Mouhcine Fikri, jeune vendeur de poissons, a été broyé par une benne à ordure après avoir cherché à récupérer sa marchandise confisquée par la police. La scène filmée a provoqué une indignation majeure.
Des dizaines de manifestations massives ont eu lieu, faisant craindre une relance de la contestation populaire à la veille de l’ouverture de la COP22. L’événement a renvoyé au sentiment général d’une société qui broie les individus, enlève leur dignité, ne reconnaît pas leurs droits élémentaires et les prive même de leur gagne-pain.
Il faut dire qu’après le recul du M20 (mouvement du 20 février 2011) et la restauration de « l’autorité de l’État », les politiques antipopulaires se sont accélérées. Privatisation du service public de l’enseignement et de la santé, asphyxie budgétaire des (maigres) services sociaux, démantèlement de la caisse de compensation des prix avec un effet direct sur les produits de première nécessité, réforme ultralibérale du système de retraite, licenciements de masse, aggravation du chômage des diplôméEs, démantèlement en cours du CDI dans la fonction publique, sans oublier la régression majeure des droits démocratiques et le retour sans fard des politiques répressives. Cinq ans après la lancée du Printemps arabe, les illusions sur une possible autoréforme du pouvoir se sont évanouies.
Les élections parlementaires récentes montrent une coupure sans précédent du pays légal et du pays réel, avec un boycott de la part de 80 % de la population. Ce divorce et le ras-le-bol social accumulé ont constitué le terreau des mobilisations actuelles. Sans aucune illusion sur la classe politique institutionnelle, les secteurs populaires cherchent à porter directement leurs aspirations dans la rue. La question sociale, l’exigence de la dignité, forment la colonne vertébrale de ce nouveau cycle de lutte.
Un pouvoir inquiet incapable de résoudre la question sociale
Largement spontané, le soulèvement actuel exprime massivement le rejet de la hogra (l’arbitraire lié aux injustices) et d’une société où la mafia prédatrice au pouvoir mène une guerre sociale extrêmement violente contre les classes populaires.
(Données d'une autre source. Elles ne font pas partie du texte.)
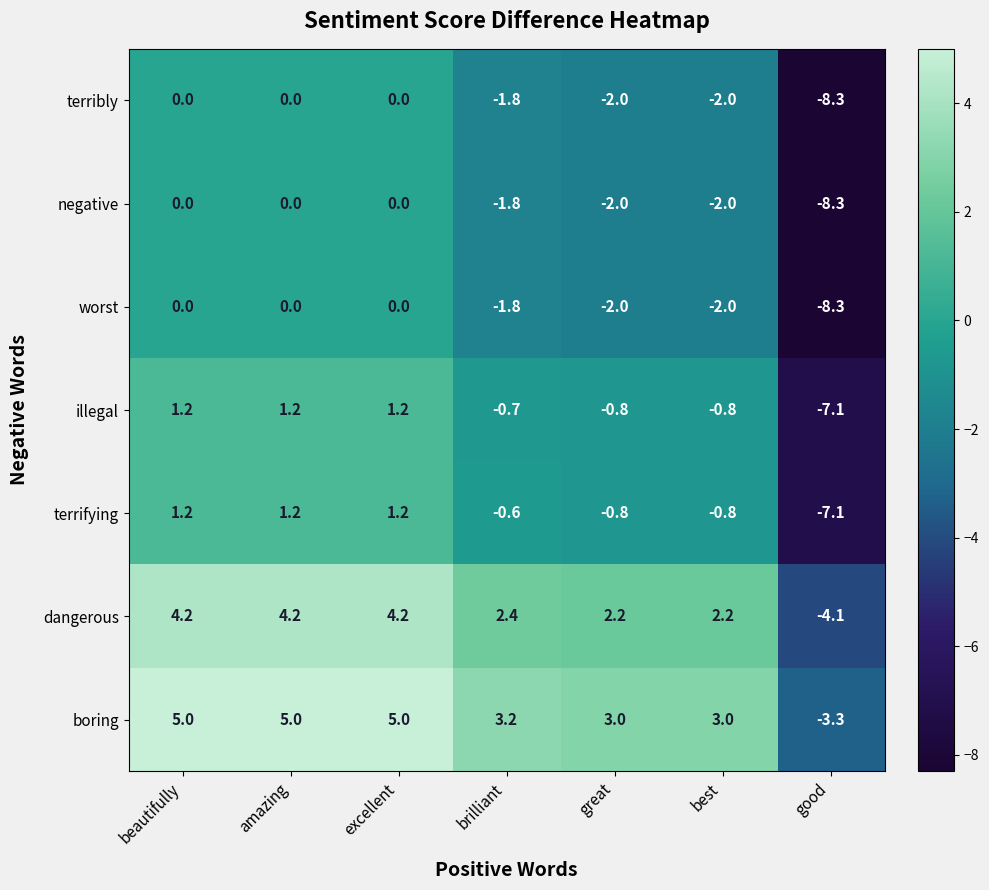

What value does the terribly series have at good?

-8.3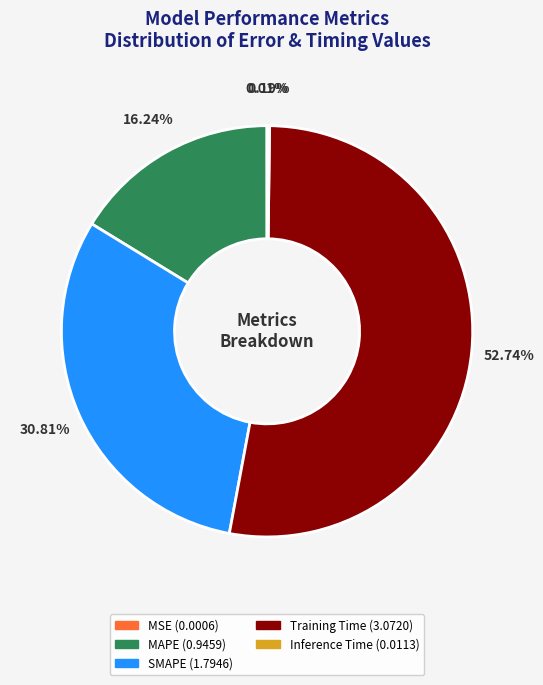

Does any single category account for the majority?

Yes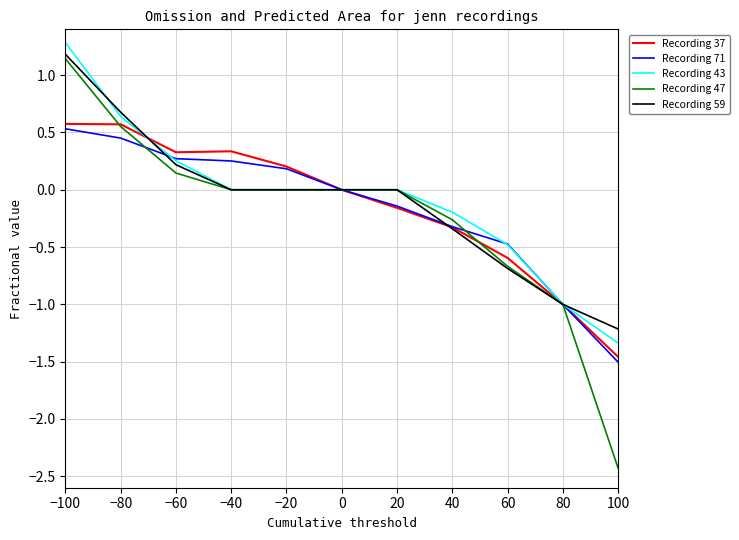

Does the chart display data point markers on the line(s)?

No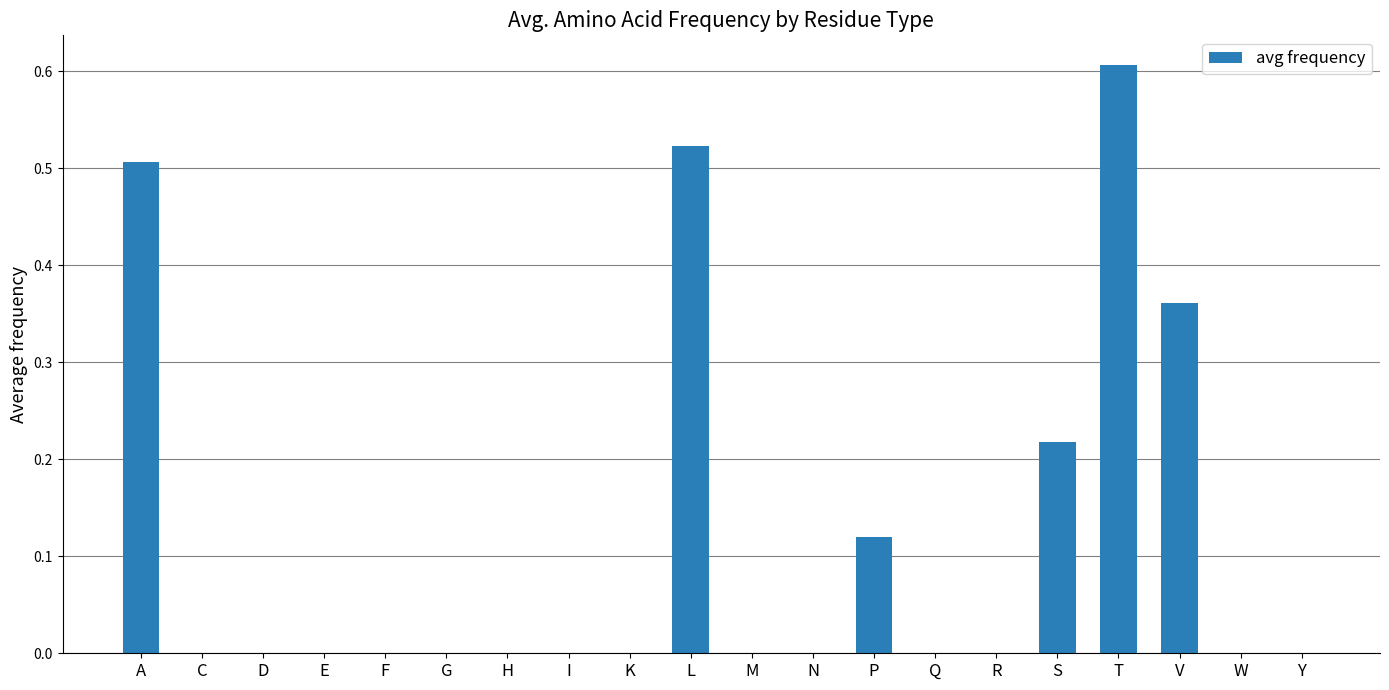

Between E and T, which is larger?

T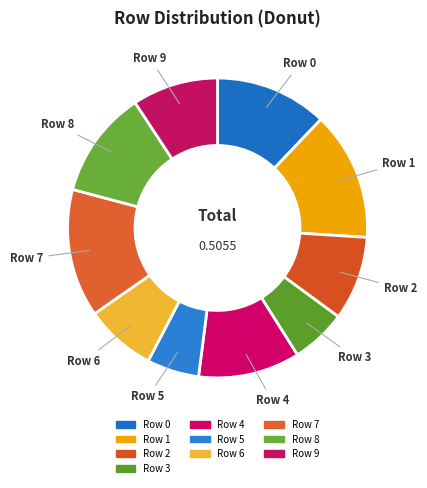

How many segments does this pie chart have?

10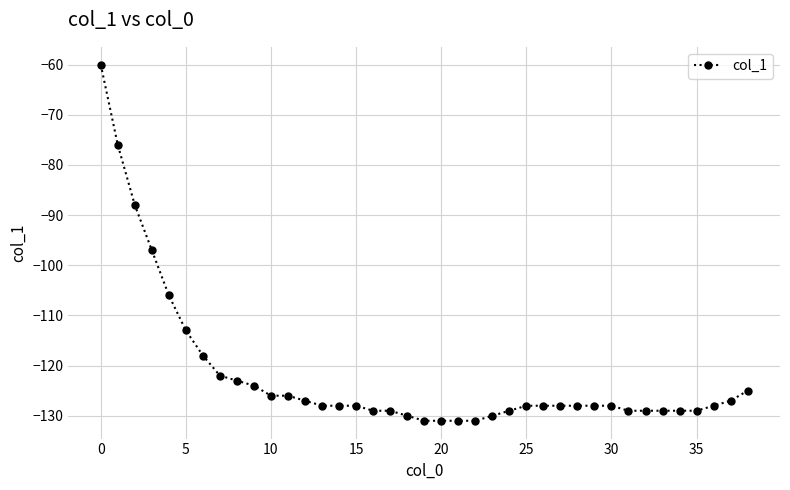

What is the value of the 4th point from the left?

-97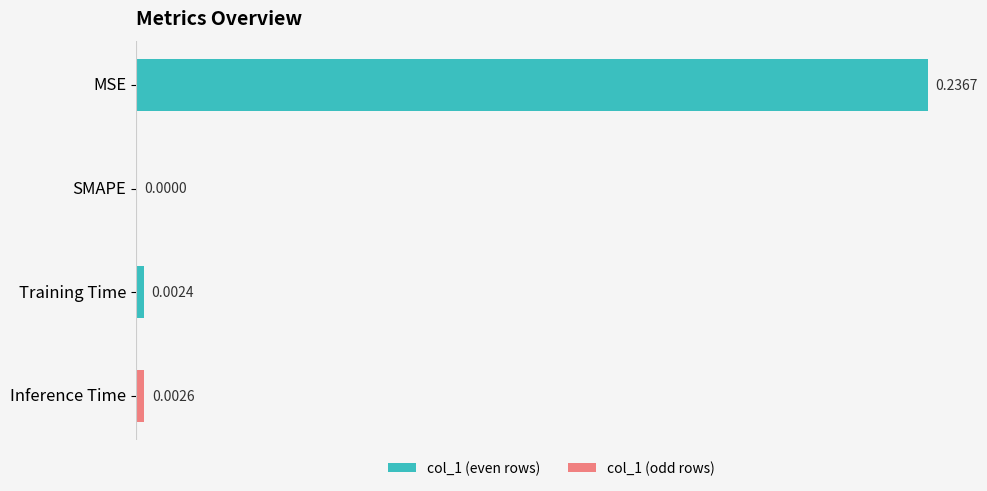

At which label is the value closest to 0?

SMAPE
Le pouvoir a multiplié les gestes d’apaisement, évitant un déploiement visible des appareils répressifs et cherchant à dépolitiser l’événement pour le ramener à un simple fait divers donnant lieu à une enquête judiciaire. Reste que devant la persistance des mobilisations, des parlementaires ont notamment qualifié les manifestantEs du Rif d’« apaches » – expression naguère utilisée par Hassan II en 1984 pour mater une insurrection populaire dans cette région du « Maroc inutile » – ou à accréditer l’idée qu’il s’agit d’une sédition anarchique (« fitna ») visant un scénario à la libyenne, ou bien encore que ses promoteurs sont des « agents biens connus »...
Ce qui inquiète le pouvoir est la persistance de l’« esprit du 20 février ». Le peuple qui ne vote pas n’est pas un peuple indifférent à son sort ou soumis. Le pouvoir s’aperçoit qu’il est exposé, plus fragile que l’image qu’il donne, et incapable d’anticiper ou de contrôler les mouvements qui naissent au cœur de la société. Les mobilisations actuelles traduisent une radicalisation par rapport à la séquence de 2011, car ce qui est mis aujourd’hui en avant, ce sont les questions sociales insolubles pour le pouvoir. Indépendamment de l’issue immédiate, il s’agit bien d’un signe avant-coureur d’une possible explosion sociale. Une raison suffisante pour dès maintenant préparer les convergences et solidarités nécessaires.